Structural overcapacity adds to boxship woes warns Drewry
Economies of scale have led to structural overcapacity in the container industry, while an inelastic demand curve means that falling rates have a limited effect on the overall demand curve.
“Even if rates are down, demand is increasing at its own pace,” Shailesh Garg, general manager at Drewry Maritime Services told the 2nd Mare Forum 2015 in Dubai yesterday.
"The key challenge is the orderbook, which is scaring everyone. Despite low freight rates, new orders are taking place, adding to the woes of the industry."
Garg said 2015 would be a critical year, with containership capacity expected to increase by over 7%. He said nearly 200 ships with capacities of 8,000-plus teu were scheduled to be delivered in 2015-16. The 8,000-plus teu fleet was growing at 21% and 23.3% respectively in 2014 and 2015, he said. The orderbook reached over 3.3m teu by the end of 2014, or 18.3% of the fleet. "Five major carriers, Maersk, MSC, CMA CGM, CSCL and UASC, will soon be at the 18,000 teu level,” he said.
World container handling is estimated at 677m teu in 2014, an increase of 5.0% over 2013, with similar growth of 5.3% and 5.5% expected in 2015 and 2016 respectively. Port to port traffic is expected to reach 185.4m teu, an increase of 5.2%.
Drewry estimates put 2013 Transpacific containerised seaborne trade at 23.1m teu, Europe-Far East at 20.4m teu, Far East-Mid East to South Asia at 12.8m teu and Transatlantic at 6.7m teu. Garg said Far East to Middle East and South Asia routes had grown at a CAGR of 13.4% in the period 2007-13, while Europe-Far East and Transpacific had grown at only 1.6% and 1.9% respectively.

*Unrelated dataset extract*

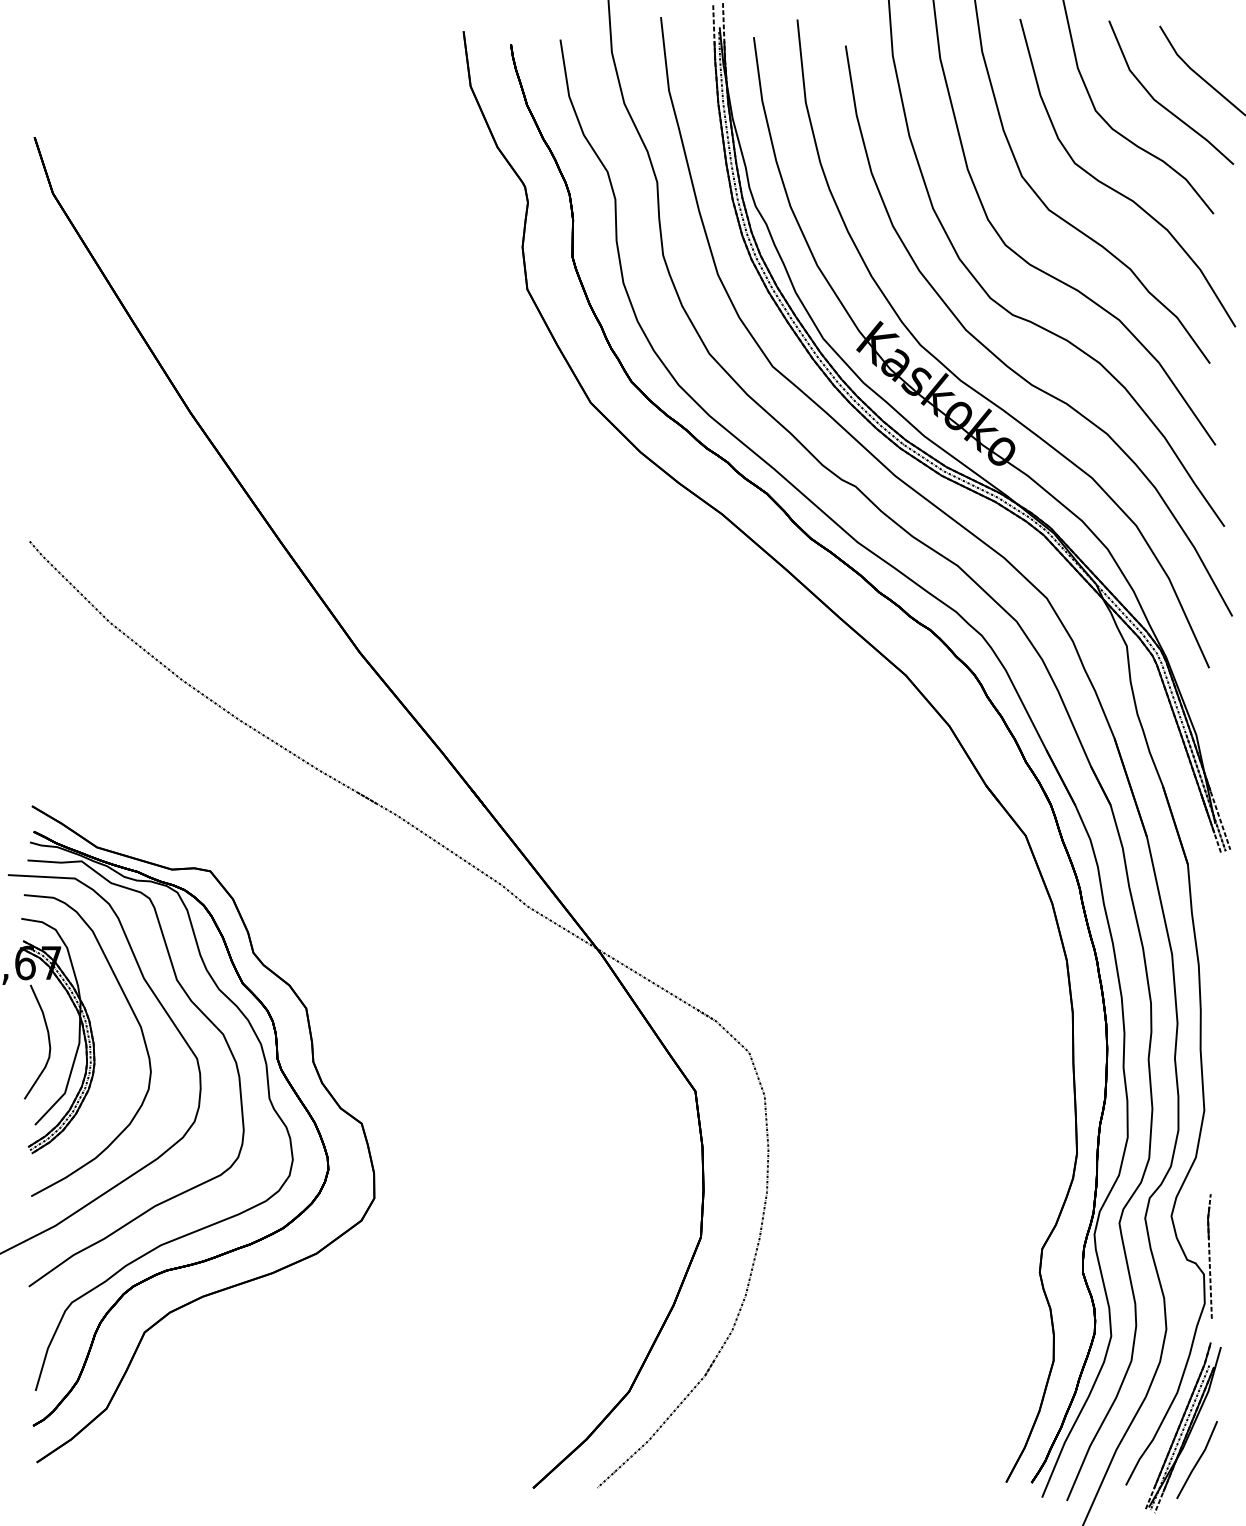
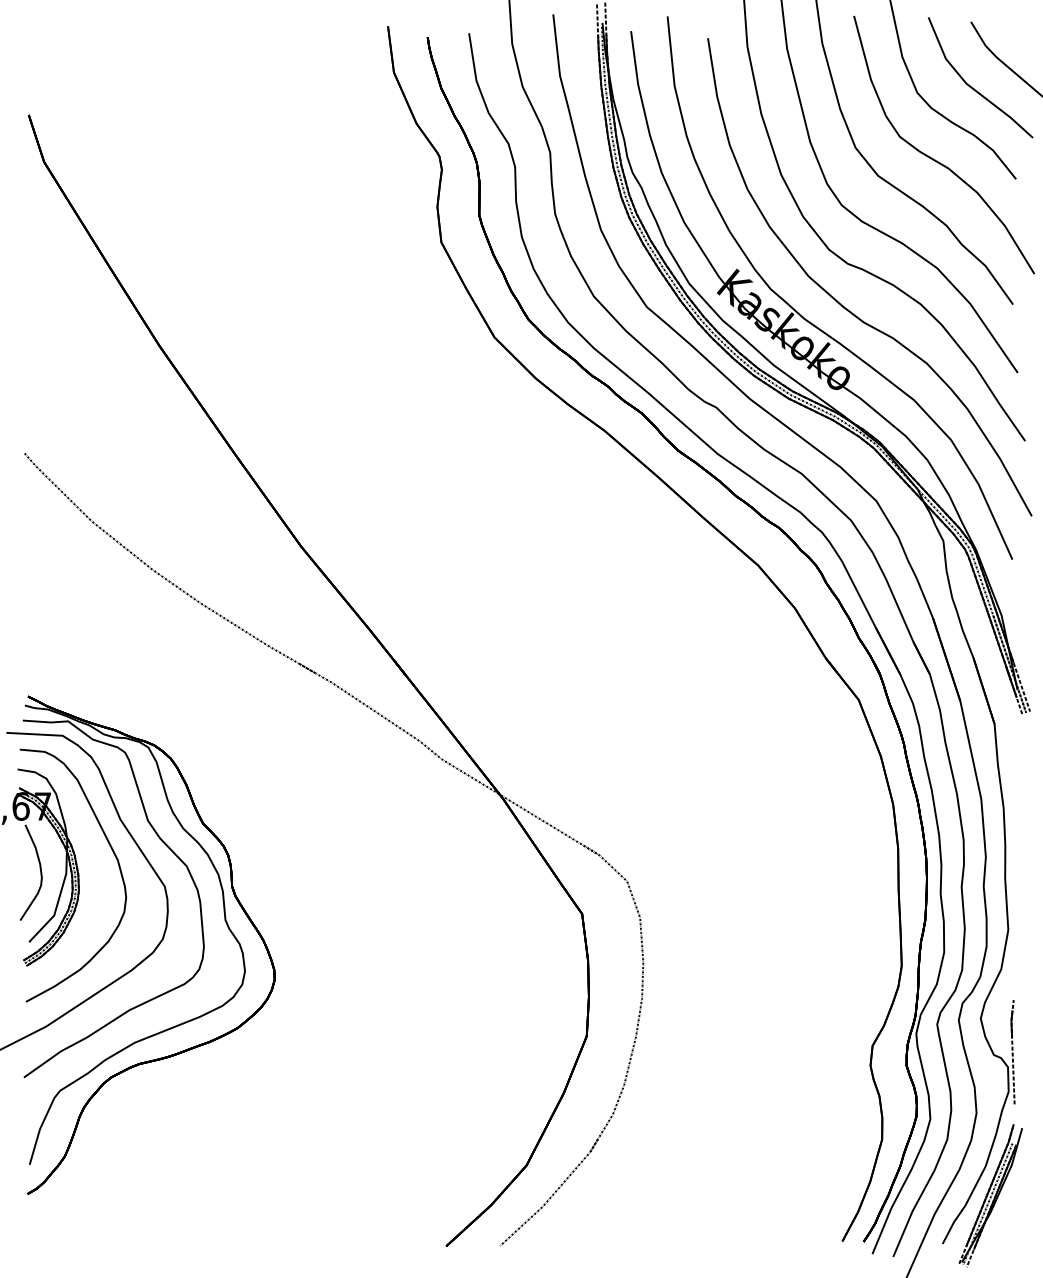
part: (320, 1082) -> (268, 906), removed
part: (1196, 1460) -> (1001, 1223), removed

The drive for economies of scale through larger ships is leading to overcapacity, slow demand growth and pushing back supply-demand equilibrium. This has put industry finances in a parlous position, Garg believes, with earnings fragile, and carriers burning cash - a situation that cannot last much longer. Low newbuilding prices are prompting new ordering when consolidation is needed.
The expected recovery in 2017 is about adapting to change and reducing costs, than a real possibility of matching supply and demand, he said. The new operating alliances are a positive for the industry, but will bring temporary chaos to scheduling. Freight rates will decline next year and the new low sulphur fuel regulations will be a challenge to all industry stakeholders.
“The big question is: what is recovery? The industry has gone through different structural changes and today it is not just about recovery of the freight rate. It means we are struggling to assess what the industry wants. There are a [few] questions: is reducing the cost recovery? Is supply-demand recovery? Are increases or improvements in demand recovery?” Garg asked.
“There are three or four parameters in the industry which people are working on."